Dataset:
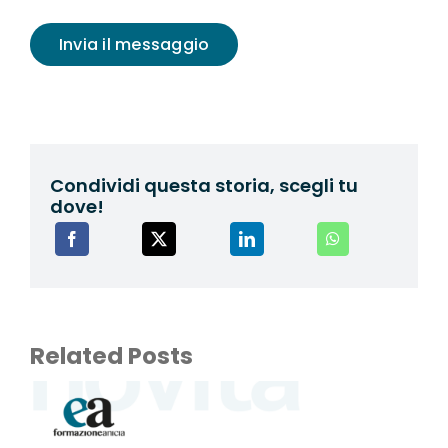
Invia il messaggio
Condividi questa storia, scegli tu
dove!
Related Posts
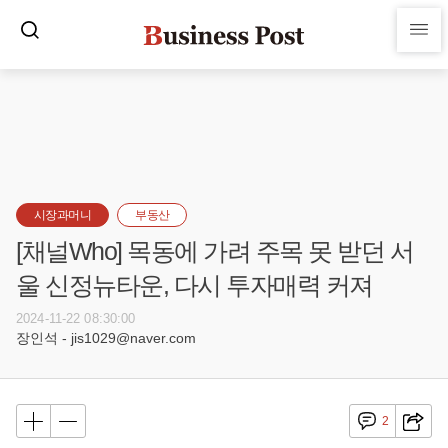
시장과머니
부동산
[채널Who] 목동에 가려 주목 못 받던 서
울 신정뉴타운, 다시 투자매력 커져
2024-11-22 08:30:00
장인석 - jis1029@naver.com
2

Directive: Retype all the material word for word while skipping any picture it contains.

The completed task:
Invia il messaggio
Condividi questa storia, scegli tu
dove!
Related Posts
시장과머니
부동산
[채널Who] 목동에 가려 주목 못 받던 서
울 신정뉴타운, 다시 투자매력 커져
2024-11-22 08:30:00
장인석 - jis1029@naver.com
2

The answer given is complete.